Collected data
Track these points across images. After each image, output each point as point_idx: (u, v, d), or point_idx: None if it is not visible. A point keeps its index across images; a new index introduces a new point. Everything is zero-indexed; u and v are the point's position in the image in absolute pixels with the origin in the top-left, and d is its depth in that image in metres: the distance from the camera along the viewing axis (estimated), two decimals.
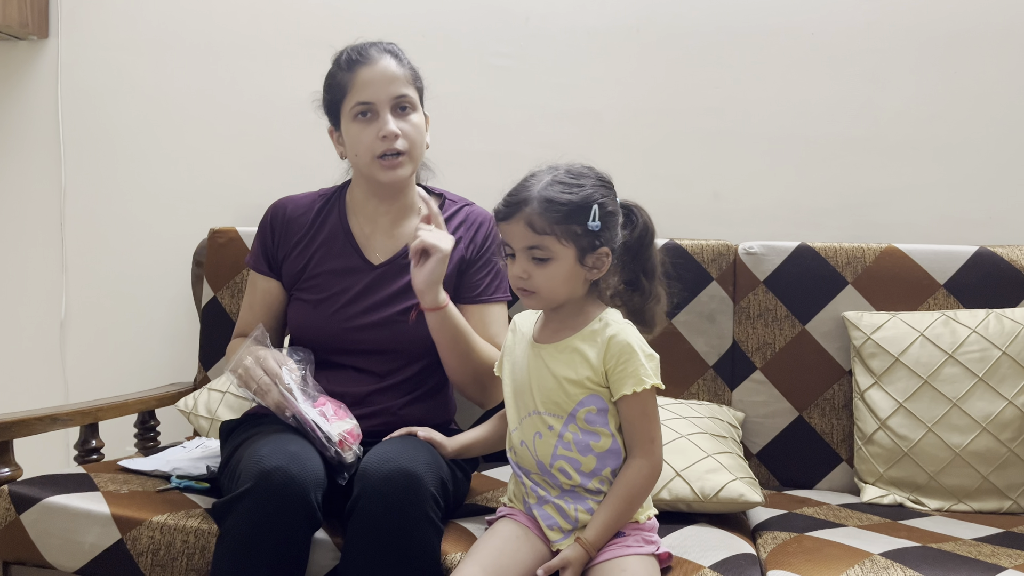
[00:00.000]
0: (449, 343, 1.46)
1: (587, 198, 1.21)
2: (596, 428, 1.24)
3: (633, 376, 1.21)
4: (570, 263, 1.22)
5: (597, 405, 1.24)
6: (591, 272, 1.24)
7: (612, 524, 1.22)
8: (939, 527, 1.50)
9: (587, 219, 1.20)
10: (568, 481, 1.25)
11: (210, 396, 1.87)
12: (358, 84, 1.48)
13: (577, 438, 1.24)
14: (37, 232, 2.30)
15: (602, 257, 1.24)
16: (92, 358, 2.27)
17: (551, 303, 1.26)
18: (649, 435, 1.23)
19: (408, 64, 1.53)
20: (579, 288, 1.26)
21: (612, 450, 1.24)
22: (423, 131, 1.53)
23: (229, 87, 2.21)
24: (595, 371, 1.23)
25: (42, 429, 1.65)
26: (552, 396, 1.25)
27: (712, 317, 1.83)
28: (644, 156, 2.06)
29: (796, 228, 1.98)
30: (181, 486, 1.55)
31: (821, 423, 1.79)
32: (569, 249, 1.22)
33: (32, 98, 2.29)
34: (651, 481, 1.24)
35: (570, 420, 1.24)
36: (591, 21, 2.07)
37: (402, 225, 1.58)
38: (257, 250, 1.62)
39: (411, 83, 1.51)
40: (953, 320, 1.70)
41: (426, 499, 1.25)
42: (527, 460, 1.28)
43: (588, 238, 1.21)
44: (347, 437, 1.36)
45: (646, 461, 1.23)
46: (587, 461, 1.24)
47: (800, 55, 2.01)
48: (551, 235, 1.20)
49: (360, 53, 1.50)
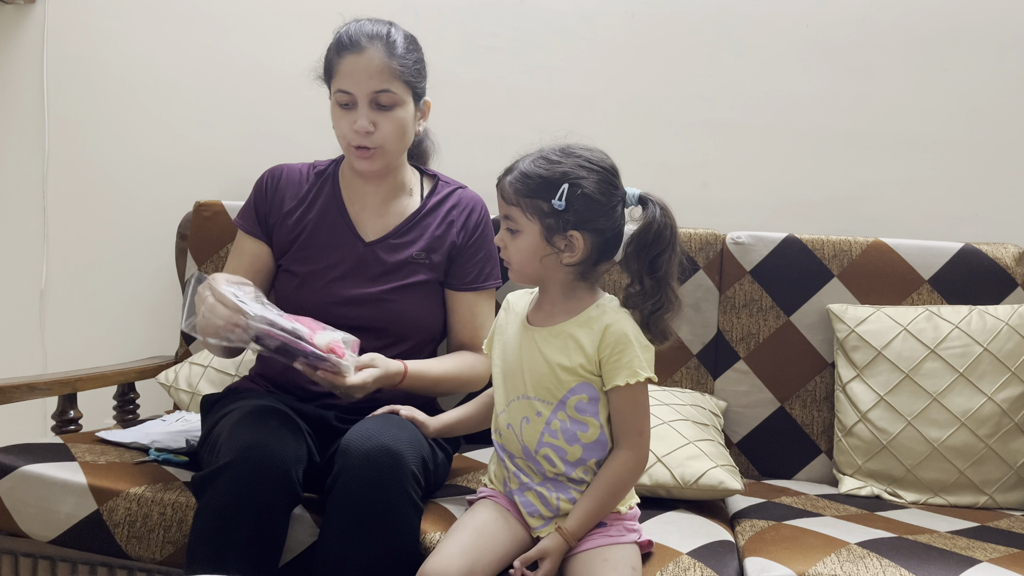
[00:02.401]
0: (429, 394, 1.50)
1: (559, 176, 1.18)
2: (585, 418, 1.22)
3: (627, 367, 1.19)
4: (535, 239, 1.20)
5: (588, 394, 1.22)
6: (563, 255, 1.21)
7: (594, 515, 1.21)
8: (915, 519, 1.52)
9: (554, 197, 1.18)
10: (552, 469, 1.24)
11: (191, 370, 1.86)
12: (342, 71, 1.45)
13: (565, 426, 1.22)
14: (19, 199, 2.26)
15: (573, 240, 1.19)
16: (72, 328, 2.25)
17: (525, 277, 1.25)
18: (638, 428, 1.22)
19: (401, 53, 1.46)
20: (555, 269, 1.22)
21: (599, 441, 1.23)
22: (405, 126, 1.48)
23: (219, 58, 2.18)
24: (589, 359, 1.21)
25: (19, 398, 1.63)
26: (543, 381, 1.23)
27: (697, 306, 1.84)
28: (634, 143, 2.06)
29: (784, 219, 1.98)
30: (160, 459, 1.54)
31: (802, 414, 1.80)
32: (534, 224, 1.20)
33: (17, 63, 2.25)
34: (636, 474, 1.23)
35: (560, 407, 1.23)
36: (585, 5, 2.06)
37: (392, 204, 1.57)
38: (250, 212, 1.59)
39: (398, 76, 1.45)
40: (936, 315, 1.72)
41: (407, 477, 1.25)
42: (512, 443, 1.27)
43: (554, 217, 1.18)
44: (336, 347, 1.31)
45: (632, 454, 1.21)
46: (573, 450, 1.23)
47: (794, 46, 2.00)
48: (517, 207, 1.21)
49: (351, 38, 1.46)
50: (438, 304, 1.57)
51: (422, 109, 1.54)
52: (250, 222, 1.58)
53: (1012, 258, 1.78)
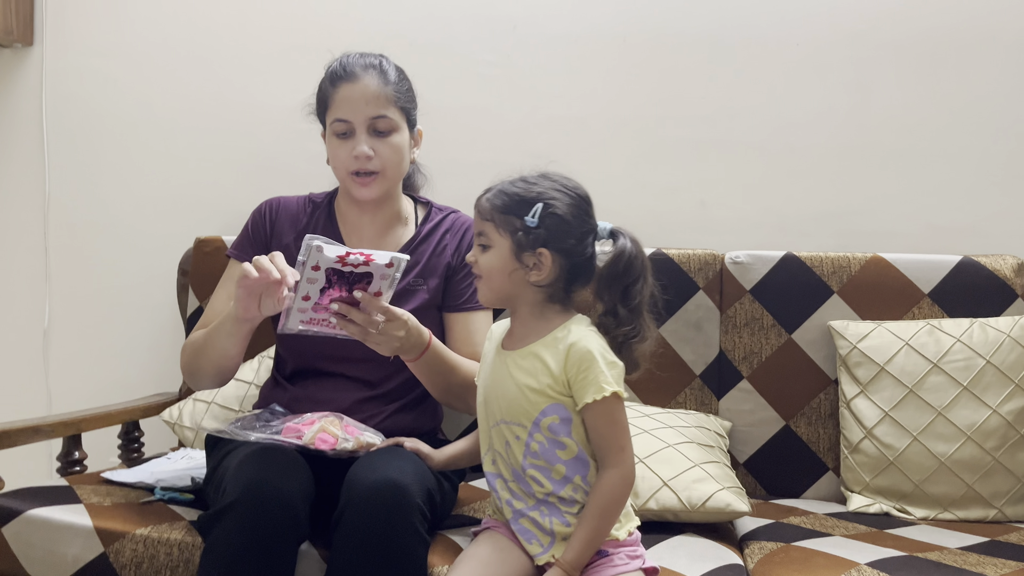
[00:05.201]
0: (437, 379, 1.44)
1: (535, 195, 1.22)
2: (560, 438, 1.22)
3: (594, 384, 1.19)
4: (504, 254, 1.23)
5: (560, 415, 1.22)
6: (531, 272, 1.23)
7: (590, 541, 1.20)
8: (925, 536, 1.51)
9: (527, 215, 1.21)
10: (541, 489, 1.24)
11: (195, 407, 1.86)
12: (338, 101, 1.48)
13: (544, 448, 1.23)
14: (21, 240, 2.28)
15: (541, 258, 1.22)
16: (76, 367, 2.25)
17: (495, 294, 1.27)
18: (618, 443, 1.21)
19: (395, 81, 1.50)
20: (524, 288, 1.24)
21: (579, 458, 1.23)
22: (403, 151, 1.51)
23: (215, 95, 2.20)
24: (555, 379, 1.21)
25: (24, 440, 1.63)
26: (515, 405, 1.24)
27: (699, 326, 1.84)
28: (631, 164, 2.07)
29: (782, 237, 1.98)
30: (165, 498, 1.53)
31: (808, 432, 1.80)
32: (505, 240, 1.23)
33: (17, 105, 2.27)
34: (625, 491, 1.22)
35: (535, 429, 1.23)
36: (579, 29, 2.08)
37: (388, 234, 1.58)
38: (246, 242, 1.59)
39: (393, 103, 1.48)
40: (938, 329, 1.71)
41: (413, 510, 1.24)
42: (502, 467, 1.28)
43: (526, 234, 1.22)
44: (325, 438, 1.33)
45: (617, 471, 1.21)
46: (557, 468, 1.23)
47: (786, 64, 2.02)
48: (491, 222, 1.24)
49: (345, 68, 1.49)
50: (437, 329, 1.57)
51: (415, 137, 1.57)
52: (247, 253, 1.58)
53: (1011, 269, 1.78)
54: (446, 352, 1.44)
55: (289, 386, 1.54)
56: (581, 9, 2.08)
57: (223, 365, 1.48)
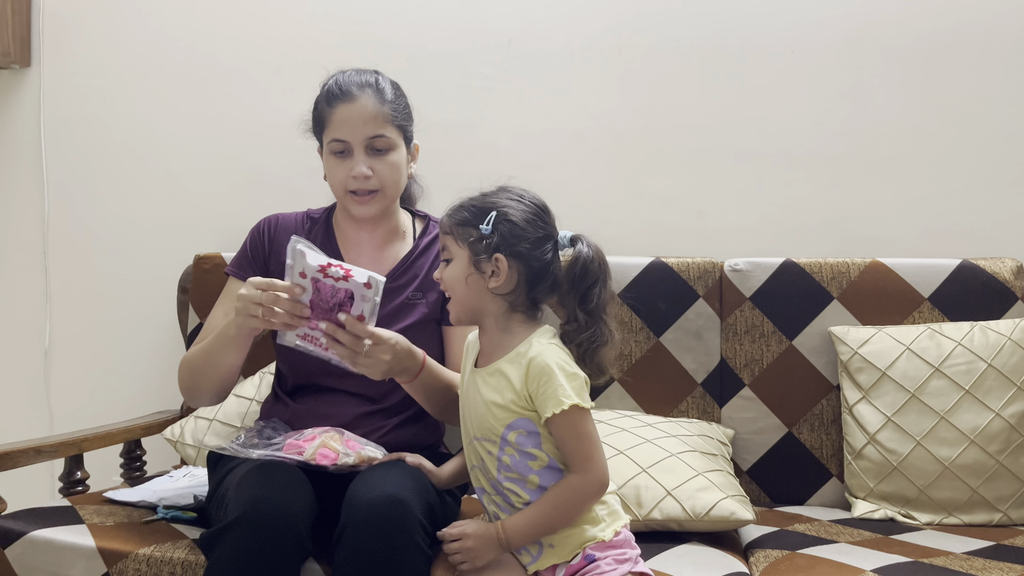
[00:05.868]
0: (433, 398, 1.44)
1: (489, 205, 1.26)
2: (529, 450, 1.24)
3: (552, 398, 1.21)
4: (463, 264, 1.27)
5: (526, 428, 1.24)
6: (490, 279, 1.25)
7: (532, 524, 1.23)
8: (930, 541, 1.50)
9: (482, 223, 1.25)
10: (519, 499, 1.26)
11: (196, 424, 1.86)
12: (335, 121, 1.48)
13: (515, 460, 1.25)
14: (21, 260, 2.28)
15: (498, 264, 1.25)
16: (77, 387, 2.25)
17: (460, 307, 1.30)
18: (583, 454, 1.22)
19: (392, 99, 1.50)
20: (485, 298, 1.27)
21: (551, 467, 1.25)
22: (400, 169, 1.51)
23: (211, 113, 2.20)
24: (518, 395, 1.23)
25: (26, 462, 1.63)
26: (483, 422, 1.27)
27: (699, 334, 1.84)
28: (628, 175, 2.07)
29: (781, 244, 1.98)
30: (168, 516, 1.53)
31: (811, 438, 1.79)
32: (463, 251, 1.27)
33: (15, 126, 2.28)
34: (587, 495, 1.23)
35: (504, 444, 1.25)
36: (572, 42, 2.08)
37: (387, 248, 1.59)
38: (245, 260, 1.59)
39: (391, 121, 1.49)
40: (938, 333, 1.71)
41: (414, 525, 1.24)
42: (483, 480, 1.31)
43: (480, 241, 1.25)
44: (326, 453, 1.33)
45: (580, 476, 1.23)
46: (530, 479, 1.25)
47: (781, 72, 2.02)
48: (450, 235, 1.29)
49: (341, 88, 1.49)
50: (437, 343, 1.57)
51: (412, 152, 1.57)
52: (246, 270, 1.58)
53: (1010, 272, 1.78)
54: (442, 372, 1.44)
55: (290, 401, 1.54)
56: (575, 23, 2.08)
57: (223, 378, 1.48)
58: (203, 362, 1.48)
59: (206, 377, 1.48)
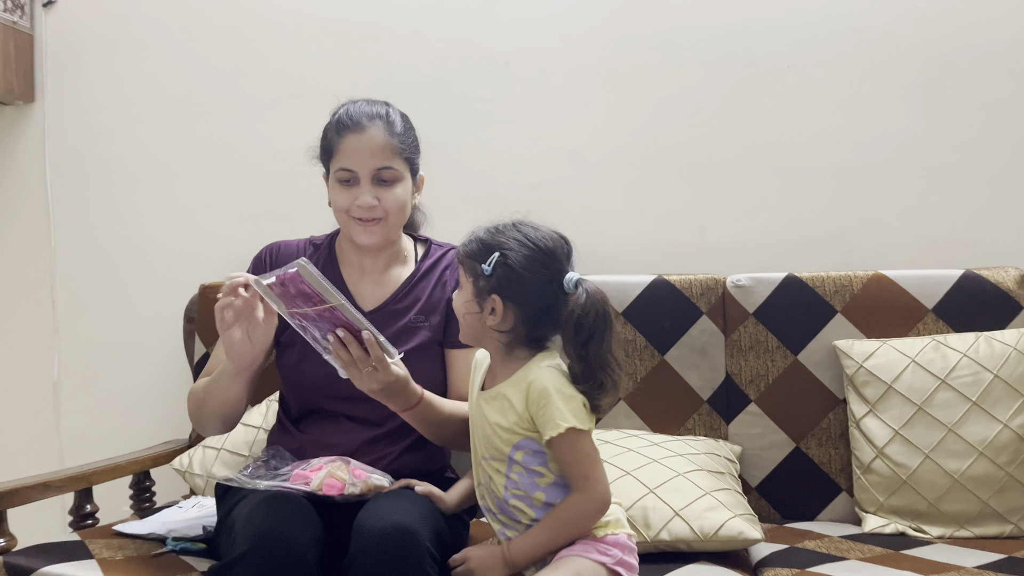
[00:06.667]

» **Problem statement**
Starting at the line above that holds "33: (32, 98, 2.29)", return each line up to and including the one that holds "[00:02.401]", exactly as written, minus any pictures.

» **Response to this task**
33: (32, 98, 2.29)
34: (651, 481, 1.24)
35: (570, 420, 1.24)
36: (591, 21, 2.07)
37: (402, 225, 1.58)
38: (257, 250, 1.62)
39: (411, 83, 1.51)
40: (953, 320, 1.70)
41: (426, 499, 1.25)
42: (527, 460, 1.28)
43: (588, 238, 1.21)
44: (347, 437, 1.36)
45: (646, 461, 1.23)
46: (587, 461, 1.24)
47: (800, 55, 2.01)
48: (551, 235, 1.20)
49: (360, 53, 1.50)
[00:02.401]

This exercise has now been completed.